EXERCISE: Please count the lines of the data that contain "industrial" and state only the total.

RECORDS SHOWN:
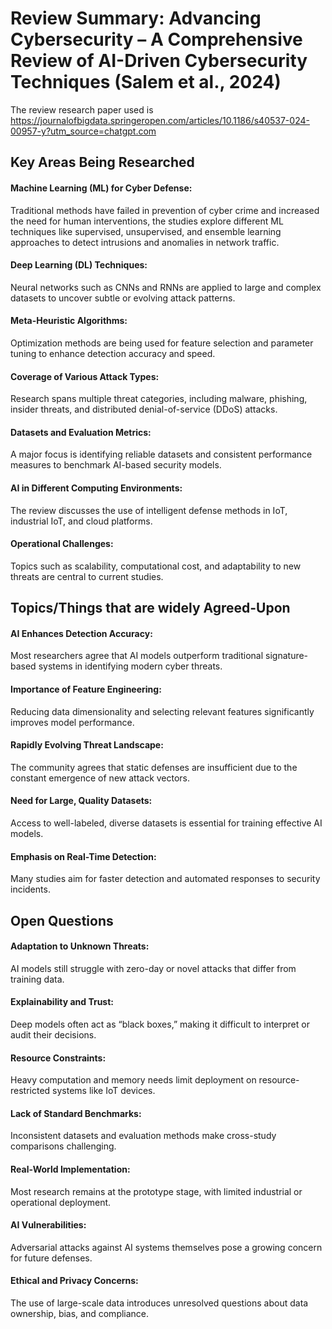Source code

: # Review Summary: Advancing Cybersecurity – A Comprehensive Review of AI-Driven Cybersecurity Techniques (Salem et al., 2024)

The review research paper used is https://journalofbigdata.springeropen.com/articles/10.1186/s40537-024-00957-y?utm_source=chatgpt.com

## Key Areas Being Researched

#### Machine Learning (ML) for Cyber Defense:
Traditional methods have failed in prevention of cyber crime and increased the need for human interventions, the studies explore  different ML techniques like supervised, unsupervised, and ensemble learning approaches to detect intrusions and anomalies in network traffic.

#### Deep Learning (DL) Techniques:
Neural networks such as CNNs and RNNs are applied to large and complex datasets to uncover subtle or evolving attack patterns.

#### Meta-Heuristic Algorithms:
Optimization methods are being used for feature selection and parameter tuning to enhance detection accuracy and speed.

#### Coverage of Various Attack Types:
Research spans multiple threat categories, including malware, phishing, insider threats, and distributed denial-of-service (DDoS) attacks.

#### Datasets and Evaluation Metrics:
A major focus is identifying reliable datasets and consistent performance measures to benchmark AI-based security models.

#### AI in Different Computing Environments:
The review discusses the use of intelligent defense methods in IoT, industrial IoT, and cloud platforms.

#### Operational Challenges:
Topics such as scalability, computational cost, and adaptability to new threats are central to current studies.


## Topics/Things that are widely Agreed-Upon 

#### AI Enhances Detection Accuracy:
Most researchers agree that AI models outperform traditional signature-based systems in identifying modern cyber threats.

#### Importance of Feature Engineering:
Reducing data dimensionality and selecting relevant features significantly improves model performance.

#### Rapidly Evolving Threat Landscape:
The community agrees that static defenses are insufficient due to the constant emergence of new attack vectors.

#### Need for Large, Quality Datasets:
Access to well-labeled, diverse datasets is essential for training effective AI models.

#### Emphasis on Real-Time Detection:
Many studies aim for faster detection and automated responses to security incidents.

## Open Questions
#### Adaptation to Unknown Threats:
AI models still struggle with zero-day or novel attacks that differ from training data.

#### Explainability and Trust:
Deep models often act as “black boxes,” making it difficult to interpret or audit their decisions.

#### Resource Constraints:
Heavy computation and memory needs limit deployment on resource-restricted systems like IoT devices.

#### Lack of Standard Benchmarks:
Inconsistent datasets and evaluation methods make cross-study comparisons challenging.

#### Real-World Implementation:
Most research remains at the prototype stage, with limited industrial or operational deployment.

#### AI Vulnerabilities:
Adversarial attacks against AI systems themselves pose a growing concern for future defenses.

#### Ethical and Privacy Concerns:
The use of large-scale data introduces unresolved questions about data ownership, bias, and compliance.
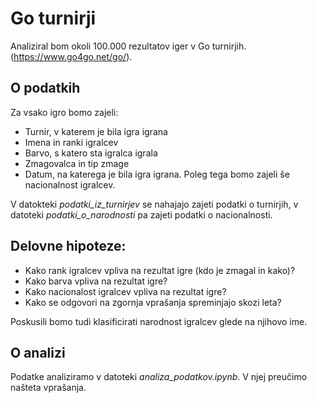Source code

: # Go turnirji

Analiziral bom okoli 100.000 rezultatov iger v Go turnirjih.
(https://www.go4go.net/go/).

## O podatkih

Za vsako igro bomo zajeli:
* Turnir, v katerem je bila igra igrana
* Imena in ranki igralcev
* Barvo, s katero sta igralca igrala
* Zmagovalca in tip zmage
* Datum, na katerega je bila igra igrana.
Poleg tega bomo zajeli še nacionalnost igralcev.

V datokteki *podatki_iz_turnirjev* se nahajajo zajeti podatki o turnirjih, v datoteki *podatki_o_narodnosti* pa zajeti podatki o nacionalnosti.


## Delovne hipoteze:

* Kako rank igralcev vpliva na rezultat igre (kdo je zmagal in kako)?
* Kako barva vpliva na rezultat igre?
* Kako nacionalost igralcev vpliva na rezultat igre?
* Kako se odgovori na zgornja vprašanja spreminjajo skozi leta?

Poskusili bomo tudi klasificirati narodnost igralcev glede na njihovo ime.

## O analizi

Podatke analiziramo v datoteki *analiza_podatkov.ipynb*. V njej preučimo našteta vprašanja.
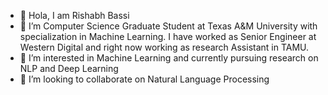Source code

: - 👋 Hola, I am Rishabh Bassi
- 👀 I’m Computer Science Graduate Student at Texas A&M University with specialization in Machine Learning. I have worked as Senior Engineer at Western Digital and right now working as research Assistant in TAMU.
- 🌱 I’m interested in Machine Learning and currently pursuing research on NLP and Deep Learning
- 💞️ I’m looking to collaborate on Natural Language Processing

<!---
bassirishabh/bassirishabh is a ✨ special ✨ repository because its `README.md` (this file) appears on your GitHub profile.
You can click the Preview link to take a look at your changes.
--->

TASK RESULT: 2